Heifetz spoke about his dawning into the awareness that social purpose organizations have a huge task. The expectations of these organizations were massive, wickedly complex, emotionally-entangled, and systems-related … and yet the organizations were often only funded for a small piece of work or only for a short time or linked to unreasonable expectations of success. The leadership required of evaluators is to lay bare these and other faulty assumptions.

I think of that when I hear our Premier say, in response to the gangs of youth pillaging in our liquor stores, that he too grew up “poor” and never resorted to robbery. That we shouldn’t see these youth as victims.

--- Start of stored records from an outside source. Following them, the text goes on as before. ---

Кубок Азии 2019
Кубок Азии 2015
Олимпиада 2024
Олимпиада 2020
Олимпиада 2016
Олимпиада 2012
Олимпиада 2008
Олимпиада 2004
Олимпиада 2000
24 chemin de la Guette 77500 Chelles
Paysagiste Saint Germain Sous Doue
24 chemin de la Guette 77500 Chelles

That completely misses the mark. It suggests there’s a technical solution to the aggression and theft, when what’s really happening is a much larger, human and societal question that requires an adaptive solution designed by people who really know. Who have lived it. Who get it. The teens that are pillaging liquor stores are not looking for liquor. They’re not even really looking for money. They are screaming for help because they don’t know how to make a stable life for themselves. They see what we have and they have no idea how to get there. They have been neglected and abandoned by people and systems, and have lost hope that anything they do will make a real difference. That anyone will show them how to do this. That anyone will stick with them through thick and thin, as most of our parents did … whether we had lots of money or not. So yes, they are actually victims, but they’re victims of something much bigger than even they understand. It’s not about money. It’s about a wish for belonging and hope and security and love and “enough” so that the daily challenges become more bearable.

We have got to stop looking for technical solutions for complex social problems. I’m not for one second suggesting that those youth shouldn’t be responsible for their actions. There are always choices to be made. However, unless you really, deeply understand what those youth have been through, you don’t get to compare yourself to them from the safety and security of your fine home just because you didn’t have much money growing up. Again: it’s not about the money.

Which brings me to the point about social impact. Some kinds of value are emphatically not about money. They are about the kind of society we want to have. If we want to value only money, then we will keep looking for technical solutions for situations that require adaptive change. We need to start valuing and investing in adaptive change and just “suck it up, buttercup” that it’s going to take more learning, compassion, time, and resources than an election cycle. We cannot keep discarding people because adaptation takes too long.